The XX Factor

It’s Not Just a Boy Problem: Black Girls Are Suspended at Higher Rates Than White Girls

Suspensions for minor infractions lead to long-term racial disparities. 

Photo by CHANTAL VALERY/AFP/GettyImages

According to data from the Office for Civil Rights at the United States Department of Education, while white girls at public schools are suspended at a relatively low rate of two percent, black girls face an astounding 12 percent rate of suspension. Tanzina Vega of the New York Times takes a closer look at the forces driving this disparity, and finds that the likeliest explanation is that schools are less forgiving when black girls break the rules than when white girls do. 

Vega focuses her story around the case of Mikia Hutchings, a soft-spoken 12-year-old who was harshly handled by her Georgia school for an alleged, and apparently very minor act of vandalism: writing on the bathroom walls. Hutchings, who is black, was accused alongside her white friend, but the penalties they faced were strikingly different. Her friend’s parents paid a restitution to the school of $100 and so their daughter was only suspended for a few days. Hutchings’s family, however, “disputed the role she was accused of playing in the vandalism and said it could not pay about $100 in restitution,” Vega writes.

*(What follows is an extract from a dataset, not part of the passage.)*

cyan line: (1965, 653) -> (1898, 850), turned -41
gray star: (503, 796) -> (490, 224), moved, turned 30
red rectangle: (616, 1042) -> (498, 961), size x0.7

Hutchings was then subject to a school disciplinary hearing and “a visit by a uniformed officer from the local Sheriff’s Department, who served her grandmother with papers accusing Mikia of a trespassing misdemeanor and, potentially, a felony.” In order to get out of being hit with these rather serious criminal charges, the preteen has to agree to be put on probation for the summer and to do 16 hours of community service. Now the Georgia Legal Services Program has filed a complaint with the Justice Department arguing this is a case of racial discrimination. 

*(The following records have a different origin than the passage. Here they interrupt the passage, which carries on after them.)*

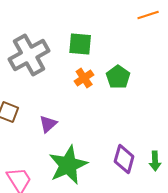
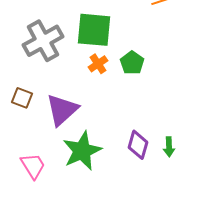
green square: (80, 44) -> (94, 30), size x1.5
purple triangle: (48, 124) -> (62, 110), size x1.8

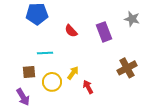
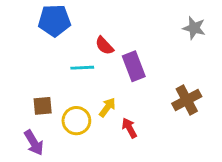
purple rectangle: (104, 32) -> (134, 66), moved
cyan line: (45, 53) -> (82, 68), moved

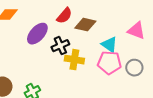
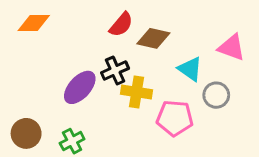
purple ellipse: (37, 34) -> (80, 87), moved
pink pentagon: (109, 63) -> (175, 118), moved
gray circle: (134, 68) -> (216, 95), moved

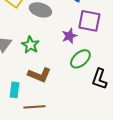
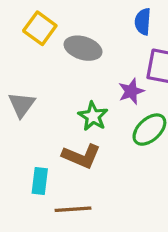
green star: (30, 45) -> (93, 116), moved

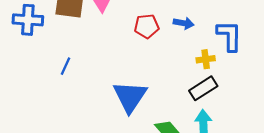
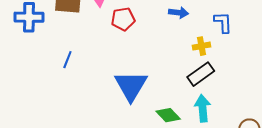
red pentagon: (147, 26) -> (123, 19), moved
blue L-shape: (229, 36) -> (223, 22), size x0.7

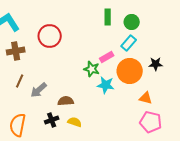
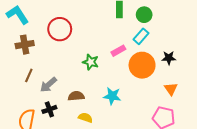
green star: (92, 69) -> (91, 62), moved
cyan star: (106, 85) -> (112, 96), moved
orange triangle: (146, 98) -> (171, 89), moved, turned 40
black cross: (52, 120) -> (49, 109), moved

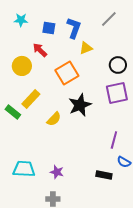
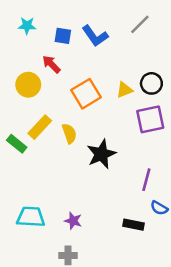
blue L-shape: (74, 28) -> (95, 36), turned 125
yellow triangle: (86, 48) -> (125, 90), moved
black star: (80, 105) -> (101, 154), moved
yellow semicircle: (54, 119) -> (69, 133), moved, turned -63

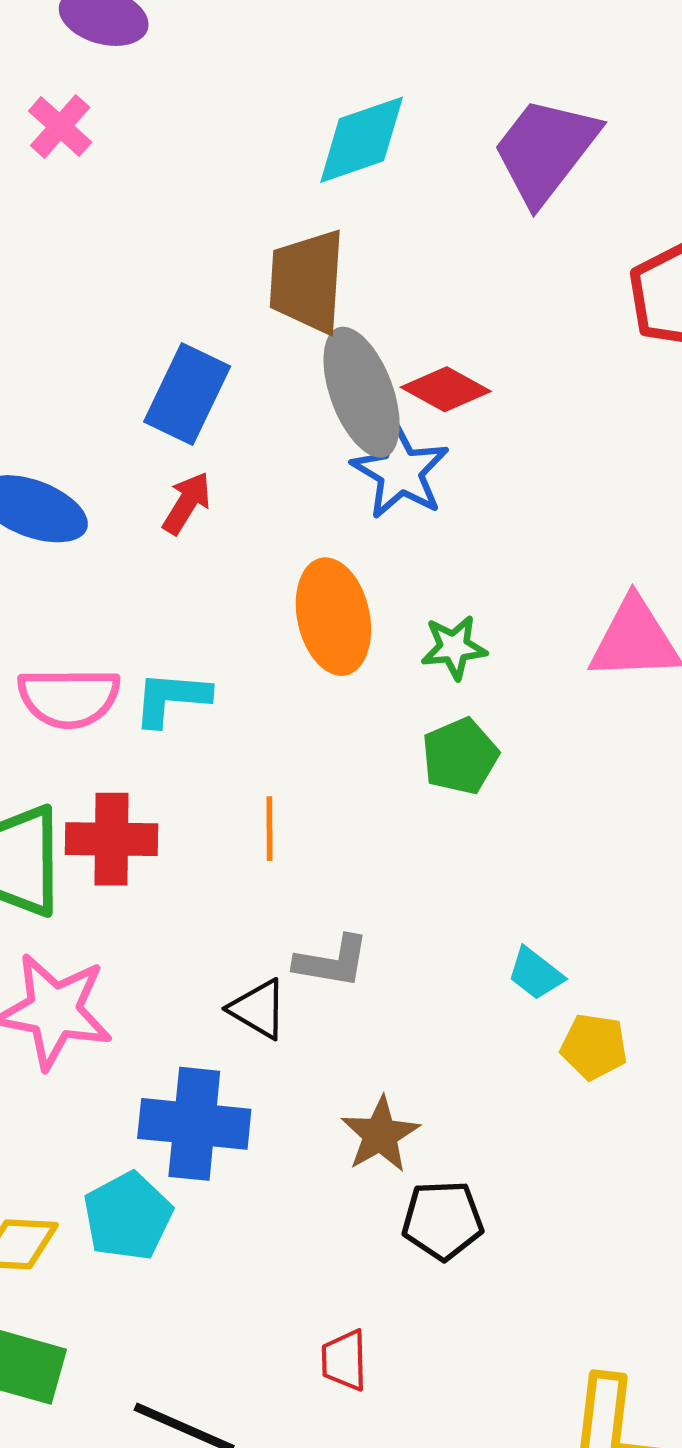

“Mikia’s case is not unique,” Vega goes on to write, citing other examples of overly harsh punishments doled out to black girls, and the overall statistics showing the racial disparities in school suspensions. But as anyone who tunes into The O’Reilly Factor could tell you, not everyone believes that these disparities are due to racism; “black culture” and feminism’s destruction of the family are more likely to blame.

But the rise of the single mother cannot explain another interesting disparity Vega reports on: “An analysis by Villanova researchers of data from the National Longitudinal Surveys of Youth and the National Longitudinal Study of Adolescent Health indicated that black girls with the darkest skin tones were three times more likely to be suspended than black girls with the lightest skin.” If the problem was “black culture,” then the exact shade of your skin shouldn’t be such a major factor, and yet here we are. 

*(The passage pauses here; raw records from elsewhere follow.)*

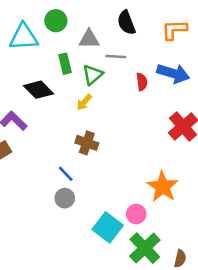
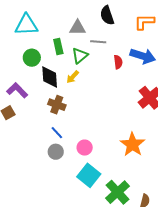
green circle: (56, 21) -> (32, 58), moved
black diamond: (39, 90) -> (50, 77), moved, turned 40
brown cross: (87, 143) -> (57, 105), moved
pink circle: (136, 214) -> (85, 148), moved

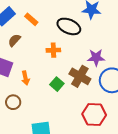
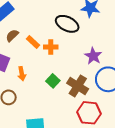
orange rectangle: (31, 19) -> (33, 42), moved
purple star: (96, 58) -> (93, 56), turned 30
brown cross: (80, 76) -> (78, 86), moved

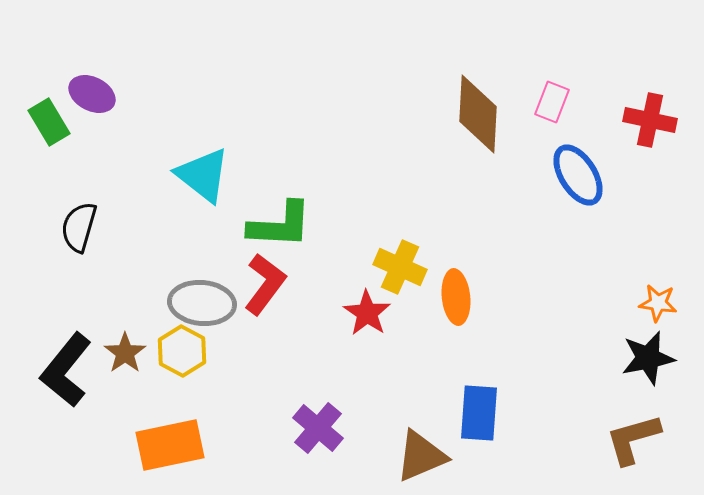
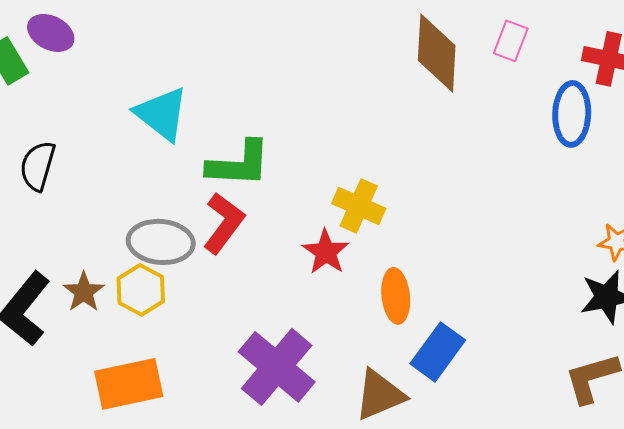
blue ellipse: (578, 175) -> (572, 114), moved, turned 34
orange ellipse: (456, 297) -> (396, 296), moved
blue rectangle: (479, 413) -> (438, 352), turned 32
purple cross: (318, 428) -> (277, 367), size x1.5

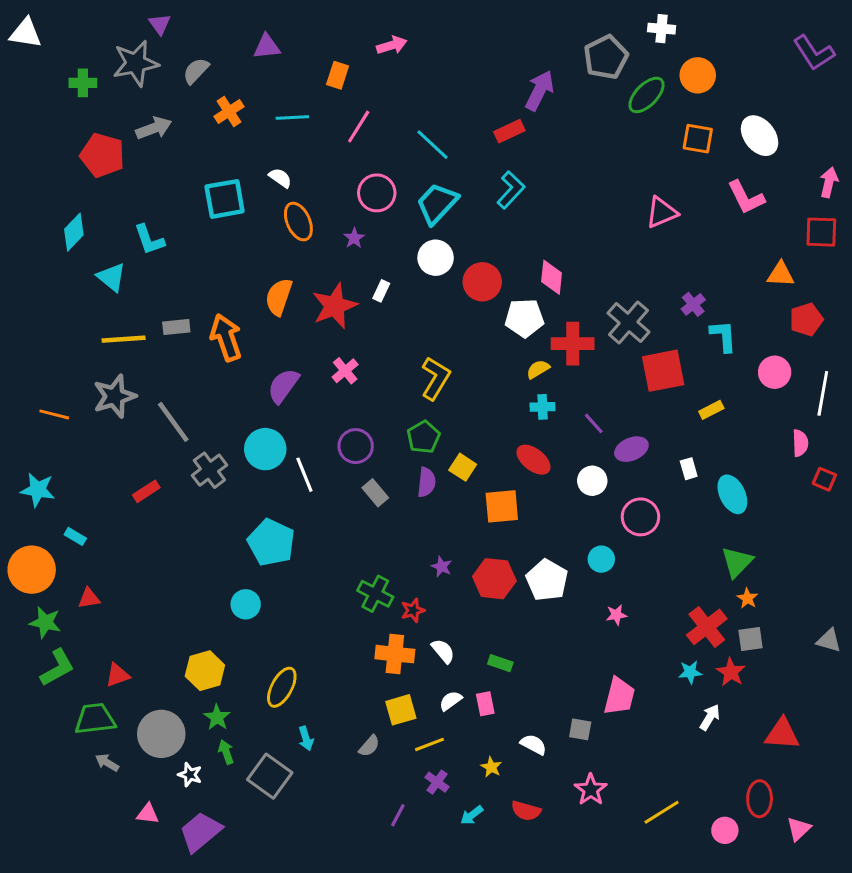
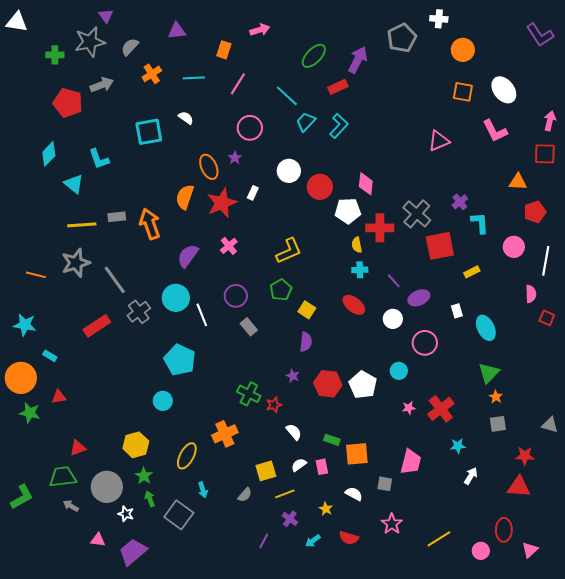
green ellipse: (647, 95) -> (314, 56), moved
cyan trapezoid: (437, 203) -> (306, 122), moved, size x0.7
orange ellipse: (298, 222) -> (209, 167), moved
yellow semicircle: (538, 369) -> (357, 245), turned -70
yellow L-shape: (436, 378) -> (289, 251), turned 36
purple semicircle: (426, 482) -> (306, 342), moved
red rectangle: (146, 491) -> (97, 326), size x1.5
orange square: (502, 506) -> (357, 454), moved
red cross: (707, 627) -> (441, 409), moved
orange cross: (395, 654) -> (225, 434), moved, turned -30
green L-shape: (57, 668) -> (22, 497), moved
red star: (731, 672) -> (525, 456), moved, turned -30

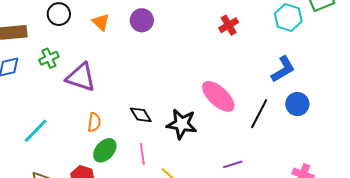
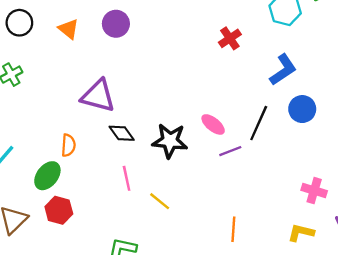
red cross: (229, 25) -> (230, 38), moved
purple triangle: (81, 77) -> (98, 96), moved
pink ellipse: (218, 96) -> (213, 124), moved, size x0.6
green ellipse: (105, 150) -> (47, 176), moved
purple line: (233, 164) -> (230, 151), moved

While the baseline unfairness of the imbalance in school suspensions is reason enough to raise alarm, there’s also a long-term concern here. As the ACLU notes in its report on this issue, “Suspended and expelled children are often left unsupervised and without constructive activities; they also can easily fall behind in their coursework, leading to a greater likelihood of disengagement and drop-outs. All of these factors increase the likelihood of court involvement.” Carla Amurao at PBS writes, “Those who are unnecessarily forced out of school become stigmatized and fall behind in their studies; many eventually decide to drop out of school altogether, and many others commit crimes in their communities.” No matter the race of the student, schools should be looking for reasons to keep kids in, not trying to push them out at a moment’s notice, particularly for dumb kid stuff like writing on bathroom walls.